Coming of age

"Just wait until you're my age, kid.."

A phrase that is used and abused, one that sends shockwaves down my spine as nails on a chalkboard, yet a phrase that unfortunately carries some truth. 

Growing up as athletes, it's like we're blessed with endless energy and our days are non stop.  Heavy weights in the gym, pick up basketball for a few hours, come home, shower and then head out until late night.  Maybe eat some junk food past midnight, get to sleep late, wake up and do it again.  You're invincible with hardly any color under your eyes. 

Somewhere in your late 20s, at least for me, but many others alike, you start to take a second look at your life's shenanigans and wonder how you can better utilize time, and more importantly, rest. 

The idea of overtraining or going too hard wasn't even a thought until almost 29.  I jumped into Half Marathon training, and too my ignorant surprise, I was terribly run down and my vitals had shown it.  Coaching HS Track, beginning a new career after a few months of questioning "WTF is next," mixed with a winter of heavy weight training and every run turning into a tempo-threshold effort had me broken. 

During a physical, my BP and heart rate were elevated.  I've always had a strong, slow pulse along with good BP, so the Dr looked at me, "what's going on?"  I proceeded to wrap up my last 6 months for him, and he went, "slowwww it down my friend."  He had a few words of caution about life and exercise stress accumulating and told me I needed a couple rest days if not rest the entire week.  So, what did I do?  I immediately left the DR's, drank some water and a few splashes of caffeine, and attempted to run 12 miles...god help me.

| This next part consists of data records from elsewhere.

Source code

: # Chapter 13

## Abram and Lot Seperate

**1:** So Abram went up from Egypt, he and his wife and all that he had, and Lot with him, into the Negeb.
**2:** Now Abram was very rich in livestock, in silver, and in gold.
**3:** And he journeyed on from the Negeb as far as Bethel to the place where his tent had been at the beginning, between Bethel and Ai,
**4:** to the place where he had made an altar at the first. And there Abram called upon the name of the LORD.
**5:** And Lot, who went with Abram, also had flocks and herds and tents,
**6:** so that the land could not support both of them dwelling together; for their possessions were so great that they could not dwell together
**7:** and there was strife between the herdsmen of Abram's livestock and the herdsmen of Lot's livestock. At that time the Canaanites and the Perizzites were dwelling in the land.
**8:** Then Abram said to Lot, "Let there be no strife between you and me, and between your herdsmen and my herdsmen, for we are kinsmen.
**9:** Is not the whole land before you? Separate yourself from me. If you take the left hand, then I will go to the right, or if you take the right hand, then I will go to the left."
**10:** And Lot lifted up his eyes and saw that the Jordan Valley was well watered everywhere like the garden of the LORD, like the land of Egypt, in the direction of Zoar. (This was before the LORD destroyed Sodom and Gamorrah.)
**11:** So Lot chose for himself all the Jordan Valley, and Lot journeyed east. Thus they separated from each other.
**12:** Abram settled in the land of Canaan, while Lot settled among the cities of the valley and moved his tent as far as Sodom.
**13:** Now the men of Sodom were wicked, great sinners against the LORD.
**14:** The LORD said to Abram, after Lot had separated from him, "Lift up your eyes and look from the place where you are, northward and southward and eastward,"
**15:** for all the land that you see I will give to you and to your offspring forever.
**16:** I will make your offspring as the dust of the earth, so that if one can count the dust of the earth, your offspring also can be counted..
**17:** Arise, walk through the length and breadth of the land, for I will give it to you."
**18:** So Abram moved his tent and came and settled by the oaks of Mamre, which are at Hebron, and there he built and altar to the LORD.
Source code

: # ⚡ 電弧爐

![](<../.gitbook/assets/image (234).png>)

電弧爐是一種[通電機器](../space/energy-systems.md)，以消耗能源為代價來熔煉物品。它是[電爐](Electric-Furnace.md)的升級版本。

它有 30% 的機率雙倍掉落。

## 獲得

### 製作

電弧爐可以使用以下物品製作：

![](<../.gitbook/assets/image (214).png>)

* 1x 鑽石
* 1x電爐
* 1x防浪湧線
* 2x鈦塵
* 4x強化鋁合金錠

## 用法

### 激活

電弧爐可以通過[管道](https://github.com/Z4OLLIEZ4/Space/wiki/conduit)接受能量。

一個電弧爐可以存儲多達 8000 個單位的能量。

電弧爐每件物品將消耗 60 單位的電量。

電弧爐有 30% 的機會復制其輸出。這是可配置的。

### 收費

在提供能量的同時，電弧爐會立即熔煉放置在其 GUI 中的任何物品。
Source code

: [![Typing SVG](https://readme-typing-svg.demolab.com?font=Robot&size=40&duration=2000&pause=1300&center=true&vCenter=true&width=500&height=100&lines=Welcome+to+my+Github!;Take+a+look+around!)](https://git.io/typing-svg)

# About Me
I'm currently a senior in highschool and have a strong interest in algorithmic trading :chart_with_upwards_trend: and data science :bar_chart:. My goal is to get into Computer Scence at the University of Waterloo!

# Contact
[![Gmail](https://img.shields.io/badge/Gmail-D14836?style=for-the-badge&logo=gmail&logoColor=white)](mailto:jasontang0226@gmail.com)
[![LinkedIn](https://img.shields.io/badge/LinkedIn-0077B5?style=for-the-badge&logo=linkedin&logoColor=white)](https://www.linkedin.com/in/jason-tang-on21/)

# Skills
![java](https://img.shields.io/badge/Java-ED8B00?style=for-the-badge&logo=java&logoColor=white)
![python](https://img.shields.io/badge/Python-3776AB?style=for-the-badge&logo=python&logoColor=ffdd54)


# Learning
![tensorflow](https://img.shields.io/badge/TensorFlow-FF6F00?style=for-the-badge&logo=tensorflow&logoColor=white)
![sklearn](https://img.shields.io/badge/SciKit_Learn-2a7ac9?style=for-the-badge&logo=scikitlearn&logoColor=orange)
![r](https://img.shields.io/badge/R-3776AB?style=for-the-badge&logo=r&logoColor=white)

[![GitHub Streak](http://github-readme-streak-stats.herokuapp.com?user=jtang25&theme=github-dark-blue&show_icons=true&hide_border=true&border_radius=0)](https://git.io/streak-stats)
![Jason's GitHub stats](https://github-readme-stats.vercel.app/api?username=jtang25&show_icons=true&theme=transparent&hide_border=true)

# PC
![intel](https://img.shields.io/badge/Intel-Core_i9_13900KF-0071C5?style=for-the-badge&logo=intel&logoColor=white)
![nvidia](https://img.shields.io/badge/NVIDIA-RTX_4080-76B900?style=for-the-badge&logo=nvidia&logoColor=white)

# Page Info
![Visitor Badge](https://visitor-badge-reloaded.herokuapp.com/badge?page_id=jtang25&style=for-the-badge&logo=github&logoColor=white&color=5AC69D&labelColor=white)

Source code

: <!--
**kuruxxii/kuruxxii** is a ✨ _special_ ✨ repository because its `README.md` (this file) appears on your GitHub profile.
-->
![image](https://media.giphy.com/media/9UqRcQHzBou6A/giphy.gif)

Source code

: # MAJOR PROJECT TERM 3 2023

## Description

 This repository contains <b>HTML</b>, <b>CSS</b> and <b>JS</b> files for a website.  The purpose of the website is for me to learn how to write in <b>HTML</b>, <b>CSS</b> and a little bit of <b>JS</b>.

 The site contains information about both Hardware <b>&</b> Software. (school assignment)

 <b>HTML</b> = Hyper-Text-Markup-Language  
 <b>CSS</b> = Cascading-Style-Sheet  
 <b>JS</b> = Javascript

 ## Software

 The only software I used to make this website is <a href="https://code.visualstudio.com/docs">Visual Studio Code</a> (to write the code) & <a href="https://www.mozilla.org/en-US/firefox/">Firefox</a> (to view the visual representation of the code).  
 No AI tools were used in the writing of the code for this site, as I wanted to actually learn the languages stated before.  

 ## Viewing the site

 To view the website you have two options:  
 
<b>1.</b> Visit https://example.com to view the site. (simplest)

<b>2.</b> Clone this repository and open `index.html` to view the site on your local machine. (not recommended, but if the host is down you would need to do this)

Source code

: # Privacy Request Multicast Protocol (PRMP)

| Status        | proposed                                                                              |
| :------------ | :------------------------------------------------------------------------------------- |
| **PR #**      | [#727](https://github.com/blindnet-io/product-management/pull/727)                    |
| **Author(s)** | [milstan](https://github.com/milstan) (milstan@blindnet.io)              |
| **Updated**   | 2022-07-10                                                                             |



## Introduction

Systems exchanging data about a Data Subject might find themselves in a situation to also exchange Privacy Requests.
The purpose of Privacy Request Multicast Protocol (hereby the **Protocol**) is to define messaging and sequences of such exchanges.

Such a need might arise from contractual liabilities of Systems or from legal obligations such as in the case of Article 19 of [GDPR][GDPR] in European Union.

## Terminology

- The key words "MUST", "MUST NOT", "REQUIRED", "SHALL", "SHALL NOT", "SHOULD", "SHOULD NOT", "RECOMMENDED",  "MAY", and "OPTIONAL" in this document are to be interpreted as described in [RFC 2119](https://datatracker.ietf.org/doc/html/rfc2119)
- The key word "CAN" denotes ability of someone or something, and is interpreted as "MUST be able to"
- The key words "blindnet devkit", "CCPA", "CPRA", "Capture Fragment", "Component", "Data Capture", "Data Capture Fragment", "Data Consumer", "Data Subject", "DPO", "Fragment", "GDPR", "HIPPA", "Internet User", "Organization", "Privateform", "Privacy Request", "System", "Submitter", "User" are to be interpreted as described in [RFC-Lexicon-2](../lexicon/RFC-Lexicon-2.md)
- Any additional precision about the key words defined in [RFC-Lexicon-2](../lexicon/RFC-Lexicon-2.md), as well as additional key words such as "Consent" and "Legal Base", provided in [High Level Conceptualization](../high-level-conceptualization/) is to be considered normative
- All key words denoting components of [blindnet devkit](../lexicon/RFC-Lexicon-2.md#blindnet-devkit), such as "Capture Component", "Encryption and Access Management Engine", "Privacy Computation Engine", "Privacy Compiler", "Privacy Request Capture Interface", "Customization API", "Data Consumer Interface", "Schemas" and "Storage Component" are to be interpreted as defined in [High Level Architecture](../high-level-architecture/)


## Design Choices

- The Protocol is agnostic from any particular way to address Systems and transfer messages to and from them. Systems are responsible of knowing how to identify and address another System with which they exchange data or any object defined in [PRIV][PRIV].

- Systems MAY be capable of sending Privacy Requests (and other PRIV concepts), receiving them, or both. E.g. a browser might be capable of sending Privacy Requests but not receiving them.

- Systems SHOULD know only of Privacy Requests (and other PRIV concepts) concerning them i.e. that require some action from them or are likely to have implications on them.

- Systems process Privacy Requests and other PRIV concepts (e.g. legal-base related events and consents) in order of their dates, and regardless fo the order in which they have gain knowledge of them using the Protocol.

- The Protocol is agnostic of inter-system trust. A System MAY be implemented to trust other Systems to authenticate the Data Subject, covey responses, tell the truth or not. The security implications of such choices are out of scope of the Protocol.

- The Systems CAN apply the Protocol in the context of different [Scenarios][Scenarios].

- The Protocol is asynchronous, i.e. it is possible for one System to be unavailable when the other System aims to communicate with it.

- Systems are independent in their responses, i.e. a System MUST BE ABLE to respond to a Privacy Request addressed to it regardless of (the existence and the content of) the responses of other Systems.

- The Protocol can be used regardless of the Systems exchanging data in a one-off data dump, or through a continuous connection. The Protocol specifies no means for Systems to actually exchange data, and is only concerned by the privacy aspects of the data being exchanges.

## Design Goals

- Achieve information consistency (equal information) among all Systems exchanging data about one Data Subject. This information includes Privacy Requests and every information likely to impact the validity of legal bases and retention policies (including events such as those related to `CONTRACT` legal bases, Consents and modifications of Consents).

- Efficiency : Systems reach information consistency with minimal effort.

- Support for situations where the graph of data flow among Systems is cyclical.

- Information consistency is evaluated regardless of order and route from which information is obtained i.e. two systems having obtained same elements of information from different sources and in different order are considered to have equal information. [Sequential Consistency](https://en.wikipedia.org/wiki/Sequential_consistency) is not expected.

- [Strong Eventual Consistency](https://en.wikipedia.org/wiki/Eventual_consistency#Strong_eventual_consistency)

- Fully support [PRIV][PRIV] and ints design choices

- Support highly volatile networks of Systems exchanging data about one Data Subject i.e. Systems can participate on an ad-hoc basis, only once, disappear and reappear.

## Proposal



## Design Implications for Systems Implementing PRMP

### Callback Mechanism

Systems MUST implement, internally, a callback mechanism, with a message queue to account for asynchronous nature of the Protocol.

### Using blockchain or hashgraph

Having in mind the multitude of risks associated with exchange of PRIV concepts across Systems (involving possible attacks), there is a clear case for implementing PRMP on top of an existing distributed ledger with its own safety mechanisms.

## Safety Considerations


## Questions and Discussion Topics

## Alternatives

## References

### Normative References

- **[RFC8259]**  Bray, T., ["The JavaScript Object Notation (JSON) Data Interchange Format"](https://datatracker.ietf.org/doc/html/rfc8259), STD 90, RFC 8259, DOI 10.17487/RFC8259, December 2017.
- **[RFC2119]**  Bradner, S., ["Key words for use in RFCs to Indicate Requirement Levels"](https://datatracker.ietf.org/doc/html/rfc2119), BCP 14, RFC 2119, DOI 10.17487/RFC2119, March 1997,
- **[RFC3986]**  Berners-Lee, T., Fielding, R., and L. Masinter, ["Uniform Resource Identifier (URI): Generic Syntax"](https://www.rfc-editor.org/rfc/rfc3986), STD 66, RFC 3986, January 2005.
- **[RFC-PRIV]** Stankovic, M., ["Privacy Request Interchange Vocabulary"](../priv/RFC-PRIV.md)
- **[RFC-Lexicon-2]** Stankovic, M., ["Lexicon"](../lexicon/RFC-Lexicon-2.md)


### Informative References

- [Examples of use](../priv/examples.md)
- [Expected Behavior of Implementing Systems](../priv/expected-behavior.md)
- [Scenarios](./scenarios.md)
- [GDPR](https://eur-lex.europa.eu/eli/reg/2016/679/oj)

Needless to say, I bonked terribly on that run.  The day before I was at a 12 hour long track meet, did a heavy tempo run that Friday afternoon, and was probably dehydrated as that Saturday afternoon was pure blue sunny skies.  I bonked so hard that I actually walked 1 mile back to my car.  In all my years in athletics, that moment was top 5 humbling.  I vowed to become smarter with my approach, and refused to be a casualty of overtraining and health issues later on in life.

I ended up running my first HM 2 weeks later, and while I did bonk terribly the last 5k, I went into the race feeling re energized and optimistic about what lied ahead.  The death march could also be highly credited to basketball shorts, thick black cotton t shirt, and a severe lack of cumulative miles from the previous 6 months.  I still held onto sub 8 minute pace until mile 9.  I was inspired.

In the last 2 years, I've studied the sport of endurance running.  Oddly enough, the same passion I carried as a HS football player, has now manifested itself into running and longevity.  I've befriended an elite runner who has a wealth of knowledge and experience that I've been inspired by.  His down to earth approach and love for what running has given him is what it's all about in my eyes. 

I am guilty of posting training updates and for some who don't run, it probably looks like bragging.  I understand.  From the bottom of my heart, that's never been my intent.  I love social media for how it bridges the gap, connects like minds and if done correctly, can provide daily doses of inspiration and creativity.  However, our social media exploits can be displayed in a way that's a turn off. 

Our evolution with technology integrated into our daily lives, with live streams, instantaneous updates is actually a very new thing for our society.  Go back 10 years ago, and the way we communicated was much, much different.  I am growing more conscious with every share.  With great power, comes great responsibility.  That's a great analogy for social media and our displays.

If you were to sift through my profile going back over 5 years now, it's a random collection of everything under the sun.  I've grown my transparent with diabetes and running, but let me assure you, that's been my life longgg before instagram or any platform hit the scene.

I've read some articles and listened to some thought loops recently about how the structure of social media use has aspiring runners looking at others and trying to over compensate for their lack of monthly miles or paces on long runs.  Basically trying to one up the next guy on every run, doing too much.  I am not on strava for that matter, and would rather share a sweet section of the trail with some tunes vs showing my pace that quite frankly, maybe 5% of my followers might give two shits about. 

I live for the moment, but I also keep in mind, life is cumulative.  I had to learn the hard way that your body can't decipher the different stressors your everyday takes on.  Whether through too many hard efforts on the trails, the long commute and job toll, or beginning a new family with disrupted sleep, it all adds up. 

Sure, life is easy when you're 21.  Drink all night, eat McDonald's, hit the gym the next day, sweat profusely, eat some food and do it all over again.  As a once man once said, "this too shall pass."  Slowing down my efforts might sound contradicting to improve running, but it will hopefully give me the gift of longevity and perspective as each year passes.